Bad call, coach: Del Oro football player’s heat stroke the result of school’s failure
Rico Petrini, the Del Oro High School football player who had to be taken to the hospital to be treated for heat stroke after he collapsed twice while practicing on the hottest day ever recorded in Sacramento, is without any exaggeration lucky to be alive.
“He’s an ox,” the junior linebacker’s dad told The Bee. But nobody, no matter what a beast they are, should be playing in 115-degree heat.
The fact that at least 50 high school football players have died of heat stroke during the last 25 years makes this lapse on the part of school officials in Loomis particularly egregious.
College players who’ve died for the same, completely preventable, reason include Jordan McNair, who collapsed during a University of Maryland workout in June of 2018 and Tyler Heintz, of Kent State, who died after drills the year before. In 2014, Morgan State University’s Marquese Meadow died of heat stroke after a “punishment practice.” In 2008, Chad Wiley died of heat stroke, too, after what North Carolina A&T officials were careful to call a “voluntary practice.”

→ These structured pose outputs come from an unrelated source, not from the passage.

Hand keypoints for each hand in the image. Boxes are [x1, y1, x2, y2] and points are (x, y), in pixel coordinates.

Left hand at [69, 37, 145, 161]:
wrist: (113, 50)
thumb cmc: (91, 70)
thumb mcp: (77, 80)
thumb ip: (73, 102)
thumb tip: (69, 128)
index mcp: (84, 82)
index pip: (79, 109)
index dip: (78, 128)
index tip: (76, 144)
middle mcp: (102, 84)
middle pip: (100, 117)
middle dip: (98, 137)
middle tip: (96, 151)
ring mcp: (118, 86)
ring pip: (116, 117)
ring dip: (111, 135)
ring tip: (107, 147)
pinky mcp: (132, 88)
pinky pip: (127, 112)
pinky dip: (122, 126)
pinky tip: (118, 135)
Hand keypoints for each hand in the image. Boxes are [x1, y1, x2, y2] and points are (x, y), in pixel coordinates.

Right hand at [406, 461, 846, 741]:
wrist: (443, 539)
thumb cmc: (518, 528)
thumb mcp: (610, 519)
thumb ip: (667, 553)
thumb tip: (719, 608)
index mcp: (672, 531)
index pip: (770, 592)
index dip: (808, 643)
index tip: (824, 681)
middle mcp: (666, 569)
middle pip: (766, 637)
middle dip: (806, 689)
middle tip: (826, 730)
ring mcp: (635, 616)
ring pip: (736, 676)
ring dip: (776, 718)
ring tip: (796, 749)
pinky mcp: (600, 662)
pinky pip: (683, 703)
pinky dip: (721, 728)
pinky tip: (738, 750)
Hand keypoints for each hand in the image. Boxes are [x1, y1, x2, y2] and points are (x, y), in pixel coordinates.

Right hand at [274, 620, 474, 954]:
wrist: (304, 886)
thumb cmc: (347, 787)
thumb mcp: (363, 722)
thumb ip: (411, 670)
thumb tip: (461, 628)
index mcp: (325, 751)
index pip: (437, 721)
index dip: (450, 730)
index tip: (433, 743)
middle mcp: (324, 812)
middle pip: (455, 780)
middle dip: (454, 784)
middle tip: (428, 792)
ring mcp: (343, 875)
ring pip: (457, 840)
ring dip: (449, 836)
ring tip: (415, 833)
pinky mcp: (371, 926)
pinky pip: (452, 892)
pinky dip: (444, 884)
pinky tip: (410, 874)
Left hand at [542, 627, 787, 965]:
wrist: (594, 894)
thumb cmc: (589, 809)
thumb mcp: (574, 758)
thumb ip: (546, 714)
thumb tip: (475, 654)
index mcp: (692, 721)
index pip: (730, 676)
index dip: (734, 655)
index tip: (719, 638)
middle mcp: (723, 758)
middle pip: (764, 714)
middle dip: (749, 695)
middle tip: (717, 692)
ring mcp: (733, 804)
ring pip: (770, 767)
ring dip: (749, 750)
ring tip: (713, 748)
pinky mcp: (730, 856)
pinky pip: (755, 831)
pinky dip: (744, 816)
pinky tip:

Other high schools in our area have moved their practices to early mornings or evenings during this record-breaking heat, which did not, by the way, sneak up on us. As the climate continues to change, it’s even more important that we respond to extreme heat.
And how could Del Oro coaches have ignored the danger they were putting students in, even after the first time the 240-pound Petrini collapsed?
After his parents rushed to the hospital where he’d been taken, they found their son unconscious. A day later, said his father, who is also named Rico Petrini, “He’s foggy, but we think he’ll be OK.”
The elder Petrini played football too, for Oregon State, and said he has no “animosity” toward his son’s head football coach, Mike Maben. But then, animosity isn’t the point. “I’m concerned with all the things that went wrong,” the player’s father said. Of course his son plays hard, he added, but “there’s a collective burden of responsibility here.”
Not really: The burden of responsibility falls squarely on coaches and administrators. It’s their responsibility, and most important job, to keep students safe.
It cannot be on kids to know when to say, “Nah, coach, it’s too hot to play. Bye, guys.”
On Wednesday, the team did practice before school, but it shouldn’t have taken a visit to the hospital to get coaches to behave like adults.
Neither Maben nor the school principal, Kim Barry, answered emails from The Bee Editorial Board looking for comment, but let’s hope that’s because they were in a meeting figuring out how to make sure nothing like this ever happens again.